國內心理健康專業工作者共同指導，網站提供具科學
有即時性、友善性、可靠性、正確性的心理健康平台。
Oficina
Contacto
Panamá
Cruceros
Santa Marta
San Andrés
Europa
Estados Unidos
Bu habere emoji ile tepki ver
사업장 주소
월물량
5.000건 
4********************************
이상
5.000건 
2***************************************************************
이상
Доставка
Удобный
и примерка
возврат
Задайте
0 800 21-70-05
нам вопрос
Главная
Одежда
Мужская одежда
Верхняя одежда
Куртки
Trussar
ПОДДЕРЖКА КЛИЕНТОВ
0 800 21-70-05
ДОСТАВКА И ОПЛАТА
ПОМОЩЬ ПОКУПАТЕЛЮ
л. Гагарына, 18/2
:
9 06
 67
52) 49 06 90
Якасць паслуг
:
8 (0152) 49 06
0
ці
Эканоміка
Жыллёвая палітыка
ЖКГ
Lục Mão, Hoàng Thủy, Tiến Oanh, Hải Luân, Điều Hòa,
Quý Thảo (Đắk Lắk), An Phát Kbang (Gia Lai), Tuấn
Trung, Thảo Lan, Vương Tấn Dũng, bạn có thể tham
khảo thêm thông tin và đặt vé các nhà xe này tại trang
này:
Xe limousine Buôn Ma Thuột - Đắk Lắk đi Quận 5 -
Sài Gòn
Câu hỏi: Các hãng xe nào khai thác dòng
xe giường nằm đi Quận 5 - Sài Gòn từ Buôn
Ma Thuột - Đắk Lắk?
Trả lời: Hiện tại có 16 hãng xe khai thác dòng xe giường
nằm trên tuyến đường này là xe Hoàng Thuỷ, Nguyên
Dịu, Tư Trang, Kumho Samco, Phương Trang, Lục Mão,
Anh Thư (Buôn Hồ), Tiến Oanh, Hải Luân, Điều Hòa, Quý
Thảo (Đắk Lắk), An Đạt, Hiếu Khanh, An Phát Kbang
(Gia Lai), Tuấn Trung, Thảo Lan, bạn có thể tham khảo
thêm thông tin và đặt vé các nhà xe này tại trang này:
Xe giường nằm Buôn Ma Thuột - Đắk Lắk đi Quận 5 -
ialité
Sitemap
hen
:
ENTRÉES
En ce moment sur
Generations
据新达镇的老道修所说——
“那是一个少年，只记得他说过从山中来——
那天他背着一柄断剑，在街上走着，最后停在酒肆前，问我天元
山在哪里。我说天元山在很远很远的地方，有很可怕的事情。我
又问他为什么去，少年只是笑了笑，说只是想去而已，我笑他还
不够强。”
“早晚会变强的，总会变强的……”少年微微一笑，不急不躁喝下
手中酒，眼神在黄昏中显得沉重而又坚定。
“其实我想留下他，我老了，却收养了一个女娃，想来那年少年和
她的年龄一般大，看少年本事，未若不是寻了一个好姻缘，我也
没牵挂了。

◇ ◇ ◇ ◇ ◇ ◇ ◇

Please write out every line of text from each of the items above, keeping each character and line break as it appears.

國內心理健康專業工作者共同指導，網站提供具科學
有即時性、友善性、可靠性、正確性的心理健康平台。
Oficina
Contacto
Panamá
Cruceros
Santa Marta
San Andrés
Europa
Estados Unidos
Bu habere emoji ile tepki ver
사업장 주소
월물량
5.000건 
4********************************
이상
5.000건 
2***************************************************************
이상
Доставка
Удобный
и примерка
возврат
Задайте
0 800 21-70-05
нам вопрос
Главная
Одежда
Мужская одежда
Верхняя одежда
Куртки
Trussar
ПОДДЕРЖКА КЛИЕНТОВ
0 800 21-70-05
ДОСТАВКА И ОПЛАТА
ПОМОЩЬ ПОКУПАТЕЛЮ
л. Гагарына, 18/2
:
9 06
 67
52) 49 06 90
Якасць паслуг
:
8 (0152) 49 06
0
ці
Эканоміка
Жыллёвая палітыка
ЖКГ
Lục Mão, Hoàng Thủy, Tiến Oanh, Hải Luân, Điều Hòa,
Quý Thảo (Đắk Lắk), An Phát Kbang (Gia Lai), Tuấn
Trung, Thảo Lan, Vương Tấn Dũng, bạn có thể tham
khảo thêm thông tin và đặt vé các nhà xe này tại trang
này:
Xe limousine Buôn Ma Thuột - Đắk Lắk đi Quận 5 -
Sài Gòn
Câu hỏi: Các hãng xe nào khai thác dòng
xe giường nằm đi Quận 5 - Sài Gòn từ Buôn
Ma Thuột - Đắk Lắk?
Trả lời: Hiện tại có 16 hãng xe khai thác dòng xe giường
nằm trên tuyến đường này là xe Hoàng Thuỷ, Nguyên
Dịu, Tư Trang, Kumho Samco, Phương Trang, Lục Mão,
Anh Thư (Buôn Hồ), Tiến Oanh, Hải Luân, Điều Hòa, Quý
Thảo (Đắk Lắk), An Đạt, Hiếu Khanh, An Phát Kbang
(Gia Lai), Tuấn Trung, Thảo Lan, bạn có thể tham khảo
thêm thông tin và đặt vé các nhà xe này tại trang này:
Xe giường nằm Buôn Ma Thuột - Đắk Lắk đi Quận 5 -
ialité
Sitemap
hen
:
ENTRÉES
En ce moment sur
Generations
据新达镇的老道修所说——
“那是一个少年，只记得他说过从山中来——
那天他背着一柄断剑，在街上走着，最后停在酒肆前，问我天元
山在哪里。我说天元山在很远很远的地方，有很可怕的事情。我
又问他为什么去，少年只是笑了笑，说只是想去而已，我笑他还
不够强。”
“早晚会变强的，总会变强的……”少年微微一笑，不急不躁喝下
手中酒，眼神在黄昏中显得沉重而又坚定。
“其实我想留下他，我老了，却收养了一个女娃，想来那年少年和
她的年龄一般大，看少年本事，未若不是寻了一个好姻缘，我也
没牵挂了。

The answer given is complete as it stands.